不等眾人反應,楊嫣然便舉起手中的信件,對著周思妤厲聲斥責,字字句句都在指控她“水性楊花”,即便已定下婚約,仍暗中與紹雲崢通信,勾引自己的丈夫。
這番話如同驚雷炸響,包廂內瞬間死寂。
男方家人臉色鐵青,當即起身表示要退婚;周思妤本是名門閨秀,何曾受過這般當眾羞辱?
她又急又愧,眼淚不住地往下掉,隻覺得無地自容。
在眾人異樣的目光中,周思妤情緒激動之下,竟猛地轉身,一頭撞向了包廂內的木柱。
“砰”的一聲悶響後,周思妤直挺挺地倒了下去,額角鮮血瞬間湧出,染紅了地麵。
眾人驚呼著上前攙扶,卻見她雙目緊閉,氣息微弱,生死不知。
而楊嫣然望著地上蜷縮的周思妤,對方鬢發散亂,藕荷色裙擺染著血漬,氣息微弱得似要隨時斷絕。
她非但毫無愧疚,反倒帶著快意冷聲道:“早知今日,當初就不該對不屬於自己的人和事,存不該有的心思。

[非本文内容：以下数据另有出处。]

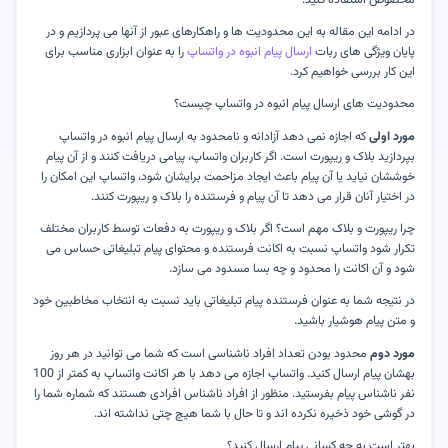
در ادامه این مقاله به این محدودیت ها و راهکارهای عبور از آنها می پردازیم و در
پایان ویژگی های ربات
ارسال پیام انبوه در واتساپ
را به عنوان ابزاری مناسب برای
این کار بررسی خواهیم کرد
.
محدودیت های ارسال پیام انبوه در واتساپ چیست؟
مورد اولی
که اجازه نمی دهد آزادانه و نامحدود به ارسال پیام انبوه در واتساپ
بپردازید بلاک و ریپورت است. اگر کاربران واتساپ، پیامی دریافت کنند و از آن پیام
خوششان نیاید یا آن پیام باعث ایجاد مزاحمت برایشان شود، واتساپ این امکان را
در اختیار آنان قرار می دهد تا آن پیام و فرستنده را بلاک و ریپورت کنند
.
چرا ریپورت و بلاک مهم است؟ اگر بلاک و ریپورت به دفعات توسط کاربران مختلف
تکرار شود واتساپ نسبت به اکانت فرستنده و محتوای پیام تبلیغاتی حساس می
شود و آن اکانت را محدود و چه بسا مسدود می سازد
.
در نتیجه شما به عنوان فرستنده پیام تبلیغاتی باید نسبت به انتخاب مخاطبین خود
و متن پیام هوشیار باشید
.
مورد دوم
محدود بودن تعداد افراد ناشناسی است که شما می توانید در هر روز
بهشان پیام ارسال کنید. واتساپ اجازه می دهد با هر اکانت واتساپ به کمتر از 100
نفر ناشناس پیام بفرستید. منظور از افراد ناشناس افرادی هستند که شماره شما را
در گوشی خود ذخیره نکرده اند و تا حال با شما هیچ چتی نداشته اند
.
بهتر است به چه کسانی پیام ارسال کنید؟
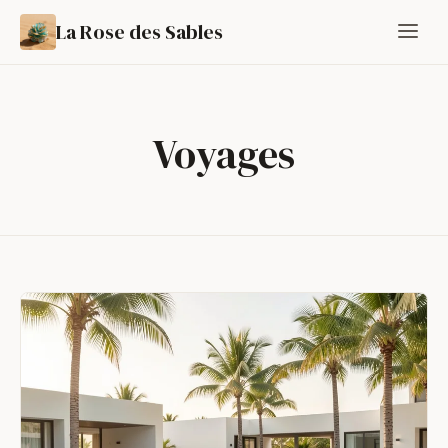
La Rose des Sables
Voyages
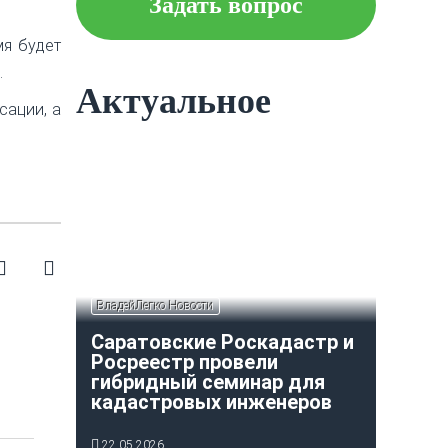
Задать вопрос
Что следует знать об
мя будет
ипотеке?
.
Актуальное
сации, а
Как построить и оформить
индивидуальный гараж?
ВладейЛегко Новости
Саратовские Роскадастр и
Росреестр провели
гибридный семинар для
кадастровых инженеров
22.05.2026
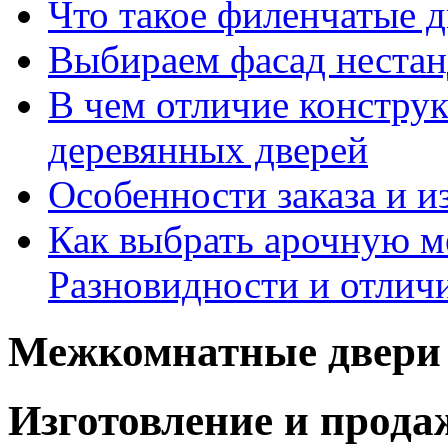
Что такое филенчатые д
Выбираем фасад неста
В чем отличие констру
деревянных дверей
Особенности заказа и и
Как выбрать арочную 
Разновидности и отлич
Межкомнатные двери 
Изготовление и прод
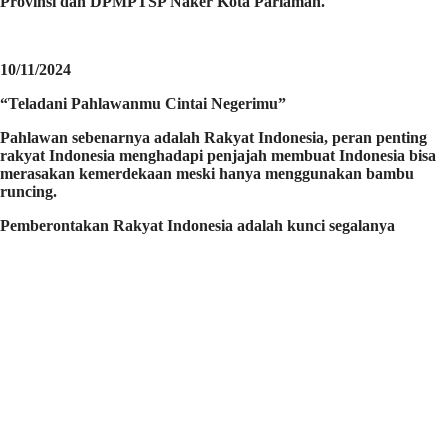
Provinsi dan DPMPTSP Naker Kota Pariaman.
10/11/2024
“Teladani Pahlawanmu Cintai Negerimu”
Pahlawan sebenarnya adalah Rakyat Indonesia, peran penting
rakyat Indonesia menghadapi penjajah membuat Indonesia bisa
merasakan kemerdekaan meski hanya menggunakan bambu
runcing.
Pemberontakan Rakyat Indonesia adalah kunci segalanya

”
“欺人太甚!”
周父氣得發抖,腰間玉帶被攥得泛白。
周母撲到女兒身邊,撫著她冰涼的臉頰落淚,周家子弟更是擼起袖口要衝上前,誓要與楊嫣然拚命。
這時楊嫣然才慌了,尖利喊道:“我是勇毅侯府少夫人!你們敢動我,就是與侯府為敵!”
喊聲引來周圍食客,眾人紛紛指指點點。
另一邊,紹雲崢得知消息後快馬加鞭趕來,卻還是晚了。
他見周思妤額頭流血、生死未卜,又從旁人口中弄清緣由,怒火中燒,當即扇了楊嫣然一巴掌。
“啪”的一聲,周圍瞬間安靜。
楊嫣然捂著臉,紅著眼哭罵:“我是你妻子!你怎能為外人打我!”
“妻子?”
紹雲崢聲音淬了冰:“你也配?不過幾封早年問候信,你卻危言聳聽毀她婚事,還逼得她險些喪命!
你這般歹毒,就不怕遭報應?這麼鬨下去,又能得到什麼好處?”
楊嫣然當眾受辱,麵對周家人的怒視,身邊隻有兩個粗陋丫鬟,又惱又怕地轉身往樓下跑。
慌亂中被樓板縫隙勾住腳,從二樓摔了下去。